Buffer A: 50 mM HEPES, pH 7.4, 150 mM NaCl, 5 mM MgCl2, 100 μM GDP, 0.2 mM EDTA, 0.2 mM DTT; Buffer B: 20 mM HEPES, pH 7.4, 100 mM NaCl, 10 mM MgCl2, 1 μM GDP, 0.1 mM DTT; Buffer C: 20mM HEPES, pH 7.4, 100 mM NaCl, 3 mM MgCl2, 30 μM GDP; Buffer D: 20 mM HEPES, pH 7.4, 30 mM NaCl, 3 mM MgCl2, 3 μM GDP; Buffer E: 20 mM HEPES, pH 7.4, 100 mM NaCl, 5 mM MgCl2, 50 μM GDP, 0.2 mM EDTA, 0.2 mM DTT; Buffer F: 20 mM HEPES, pH 7.4, 100 mM NaCl, 10 mM MgCl2, 30 μM GDP, 10 μM pargyline; Buffer G: DMEM + 10 mM HEPES, pH 7.4, 100 μM forskolin, 100 μM isobutylmethylxanthine; Buffer H: 20 mM HEPES, pH 7.4, 150 mM NaCl, 50 mM MgCl2, 0.1 μM GDP; Buffer I: 25 mM Tris-hCl, pH 7.4, 120 mM NaCl, 5.4 mM KCl, 0.8 mM MgCl2, 5 mM glucose, 1 mM isobutylmethylxanthine.
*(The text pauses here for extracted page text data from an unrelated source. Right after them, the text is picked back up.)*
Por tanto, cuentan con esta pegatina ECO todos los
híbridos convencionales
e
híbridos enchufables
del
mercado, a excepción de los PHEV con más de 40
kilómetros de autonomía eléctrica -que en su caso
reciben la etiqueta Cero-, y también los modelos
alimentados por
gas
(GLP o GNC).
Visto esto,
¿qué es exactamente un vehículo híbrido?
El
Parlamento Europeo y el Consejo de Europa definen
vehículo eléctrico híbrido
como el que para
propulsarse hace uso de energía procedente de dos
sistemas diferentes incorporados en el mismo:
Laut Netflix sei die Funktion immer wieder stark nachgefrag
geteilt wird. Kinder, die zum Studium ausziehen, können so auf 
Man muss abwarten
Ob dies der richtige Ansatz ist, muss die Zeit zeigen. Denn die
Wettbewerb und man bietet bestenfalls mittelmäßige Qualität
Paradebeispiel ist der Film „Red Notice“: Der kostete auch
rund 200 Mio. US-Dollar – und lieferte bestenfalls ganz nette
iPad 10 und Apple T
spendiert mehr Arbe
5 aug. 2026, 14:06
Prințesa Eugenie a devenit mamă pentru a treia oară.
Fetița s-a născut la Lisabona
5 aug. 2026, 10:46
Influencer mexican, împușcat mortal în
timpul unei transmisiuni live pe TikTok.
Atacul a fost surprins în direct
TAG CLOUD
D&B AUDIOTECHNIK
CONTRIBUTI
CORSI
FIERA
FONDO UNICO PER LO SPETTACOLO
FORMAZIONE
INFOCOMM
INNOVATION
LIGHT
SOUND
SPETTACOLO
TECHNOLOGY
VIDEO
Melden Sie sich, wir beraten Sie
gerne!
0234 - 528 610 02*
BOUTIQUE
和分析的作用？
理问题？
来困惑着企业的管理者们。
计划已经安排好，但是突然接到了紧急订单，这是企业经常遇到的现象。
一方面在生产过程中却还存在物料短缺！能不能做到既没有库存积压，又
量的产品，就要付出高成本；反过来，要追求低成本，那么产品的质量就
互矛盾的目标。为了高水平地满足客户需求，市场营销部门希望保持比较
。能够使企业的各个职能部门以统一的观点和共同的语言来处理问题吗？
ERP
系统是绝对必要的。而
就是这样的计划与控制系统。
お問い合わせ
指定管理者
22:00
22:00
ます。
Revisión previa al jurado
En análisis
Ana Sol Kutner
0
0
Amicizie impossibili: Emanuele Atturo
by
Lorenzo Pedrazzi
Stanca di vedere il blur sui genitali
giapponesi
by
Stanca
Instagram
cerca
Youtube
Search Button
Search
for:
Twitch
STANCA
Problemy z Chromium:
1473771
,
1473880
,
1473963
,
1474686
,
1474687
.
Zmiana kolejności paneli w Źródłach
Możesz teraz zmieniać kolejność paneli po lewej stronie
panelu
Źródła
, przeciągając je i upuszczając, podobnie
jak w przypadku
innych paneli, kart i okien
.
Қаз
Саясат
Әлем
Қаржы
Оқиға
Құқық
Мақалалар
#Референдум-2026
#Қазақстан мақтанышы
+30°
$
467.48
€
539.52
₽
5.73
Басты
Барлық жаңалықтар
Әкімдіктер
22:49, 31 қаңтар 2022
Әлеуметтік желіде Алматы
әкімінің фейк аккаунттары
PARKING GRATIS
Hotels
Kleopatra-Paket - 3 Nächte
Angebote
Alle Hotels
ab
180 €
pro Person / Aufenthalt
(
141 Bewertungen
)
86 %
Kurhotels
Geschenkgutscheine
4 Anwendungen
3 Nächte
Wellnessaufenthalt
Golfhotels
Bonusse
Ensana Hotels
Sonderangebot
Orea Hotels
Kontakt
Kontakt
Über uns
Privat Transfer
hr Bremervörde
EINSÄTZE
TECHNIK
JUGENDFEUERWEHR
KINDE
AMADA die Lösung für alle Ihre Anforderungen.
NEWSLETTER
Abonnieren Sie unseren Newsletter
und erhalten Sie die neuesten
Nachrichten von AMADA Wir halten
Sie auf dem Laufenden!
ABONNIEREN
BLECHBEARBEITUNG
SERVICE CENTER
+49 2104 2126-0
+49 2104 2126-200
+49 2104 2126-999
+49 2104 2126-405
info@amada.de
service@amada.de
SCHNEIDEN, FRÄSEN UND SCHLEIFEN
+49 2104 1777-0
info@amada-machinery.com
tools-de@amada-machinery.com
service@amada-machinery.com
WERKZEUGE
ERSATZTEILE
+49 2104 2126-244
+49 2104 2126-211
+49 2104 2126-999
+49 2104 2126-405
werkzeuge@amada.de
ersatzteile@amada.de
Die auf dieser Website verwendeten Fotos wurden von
When drugs were tested for antagonist properties, an additional 30 min pre-incubation was performed before addition of the agonist, except for ERK1/2 phosphorylation experiments (15 min pre-incubation).
G-protein activation experiments were carried out by [35S]GTPγS binding to cell membrane preparations. Other measures (cAMP formation and ERK1/2 phosphorylation) were carried out on whole cells.